Written by Bethany Barnwell
WHAT IS CLASSIFICATION
Classification is the process of predicting the outcome of a set of inputs based on a model that is trained with another existing and related dataset of inputs (x) and outputs (y). To create this model, the existing dataset of inputs and outputs is split into a training dataset and testing dataset. Usually, the training dataset is made up of 80% of the original dataset, while the testing dataset contains the remaining 20%. A model is trained using an algorithm using the training dataset. There are many algorithms to choose from based on the makeup of the dataset. The model will explore how the given input values correlate with the output values associated with the training dataset. After the model has been accurately trained, the model is then tested using the testing dataset. The model will predict the output values based on the given input values from the testing dataset and compare these predictions to the given output values of the testing dataset. The comparison of predicted values to actual values can provide insight into the accuracy of the model for future predictions of other datasets.
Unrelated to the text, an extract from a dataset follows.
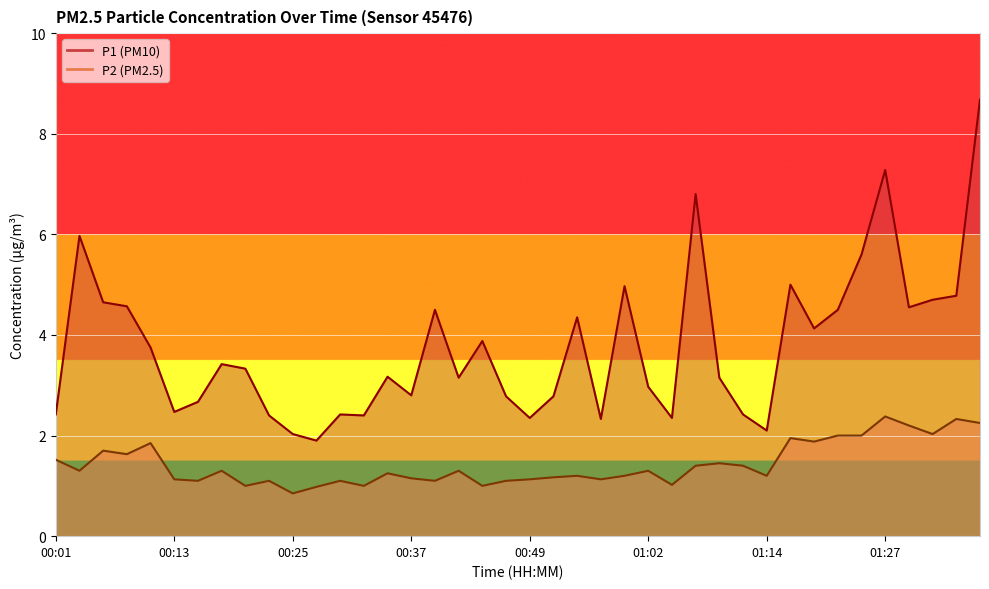

Reading right to left, transcribe all the data shown in this chart.

P1: 01:36=8.7	01:34=4.8	01:32=4.7	01:29=4.5	01:27=7.3	01:24=5.6	01:22=4.5	01:19=4.1	01:17=5.0	01:14=2.1	01:12=2.4	01:09=3.1	01:07=6.8	01:04=2.4	01:02=3.0	01:00=5.0	00:57=2.3	00:55=4.3	00:52=2.8	00:49=2.4	00:47=2.8	00:45=3.9	00:42=3.1	00:40=4.5	00:37=2.8	00:35=3.2	00:32=2.4	00:30=2.4	00:28=1.9	00:25=2.0	00:23=2.4	00:20=3.3	00:18=3.4	00:15=2.7	00:13=2.5	00:11=3.8	00:08=4.6	00:06=4.7	00:03=6.0	00:01=2.4
P2: 01:36=2.2	01:34=2.3	01:32=2.0	01:29=2.2	01:27=2.4	01:24=2.0	01:22=2.0	01:19=1.9	01:17=1.9	01:14=1.2	01:12=1.4	01:09=1.4	01:07=1.4	01:04=1.0	01:02=1.3	01:00=1.2	00:57=1.1	00:55=1.2	00:52=1.2	00:49=1.1	00:47=1.1	00:45=1.0	00:42=1.3	00:40=1.1	00:37=1.1	00:35=1.2	00:32=1.0	00:30=1.1	00:28=1.0	00:25=0.8	00:23=1.1	00:20=1.0	00:18=1.3	00:15=1.1	00:13=1.1	00:11=1.9	00:08=1.6	00:06=1.7	00:03=1.3	00:01=1.5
ACCURACY OF A CLASSIFICATION MODEL
The accuracy of the algorithms goes beyond the number correctly predicted over the total number of examples. Other classification metrics can give information on how well trained a model or algorithm is. For example, there are four rudimentary metrics: true positive, false positive, true negative, and false negative which are illustrated in the image below.
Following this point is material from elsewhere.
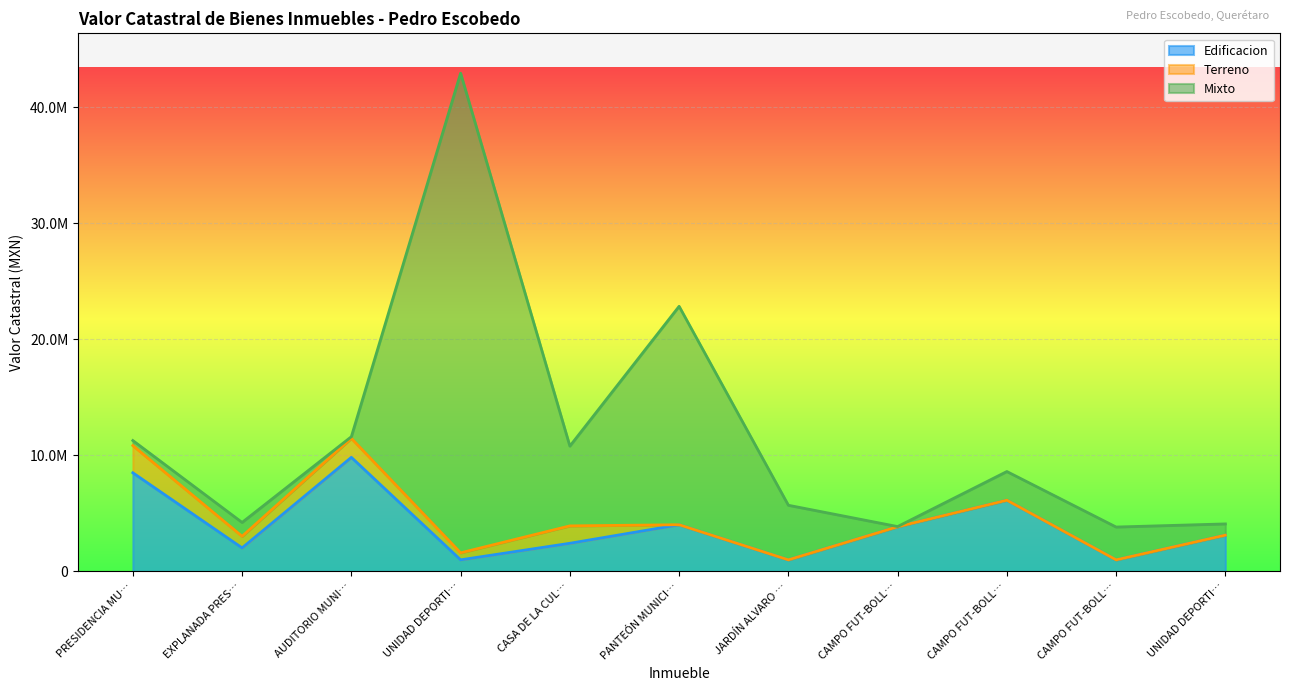

How many positive values does the Terreno series have?

5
These values can be used to find other metrics such as precision and recall. Precision can be represented as true positive / (true positive + false positive); in other words when a positive was predicted, how often is the algorithm correct. Recall, on the other hand, is true positive / (true positive + false negative), or when the actual value is positive, how often did the algorithm predict a positive as well. Moreover, these values make up the confusion matrix. The confusion matrix (which is shown below) is a 2 x 2 matrix that contains all of the classification metrics in one place.
But how is all of this information useful for the programmer? One way is by evaluating the F1 score, which is also known as the Precision-Recall Tradeoff.
The F1 score can be represented as 2 x (precision x recall / precision + recall). This score is low when either precision or recall is also low. However, depending on the algorithm and model, a higher precision or recall value may be desired. Usually, it is optimal to have precision = recall or very close to equal.
A quick overview of the terms we used and their representations-
One well-known type of classification is a binary classification. This is where there are only two possible output values, such as 0 and 1 or true and false, for several inputs. An example of this is disease datasets. The y or output variables can only be one of two classes: “does have the disease” or “does not have the disease”. When coding algorithms for binary classifications, these two classes can be represented as true and false.
There are generally two types of classification algorithms: discriminative and generative. Discriminative classification revolves on predicting which class a new observed dataset belongs to. For example, after modeling and training on a known dataset of inputs and outputs, the algorithm can predict the class (output or y value) for each input (or x value). Some examples are logistic regression, neural networks, and decision trees. Generative classification focuses more on how the data is generated. To predict new data, a generative classification algorithm will look for underlying patterns in how the data was created. Some examples include Gaussian discriminant analysis and quadratic discriminant analysis. There are many potential applications for these advanced classifiers. They can be used for image classification, disease prediction, email organization (SPAM or not SPAM), etc. These types of supervised learning can impact and improve a wide range of entities from businesses to disease treatment and everything in between.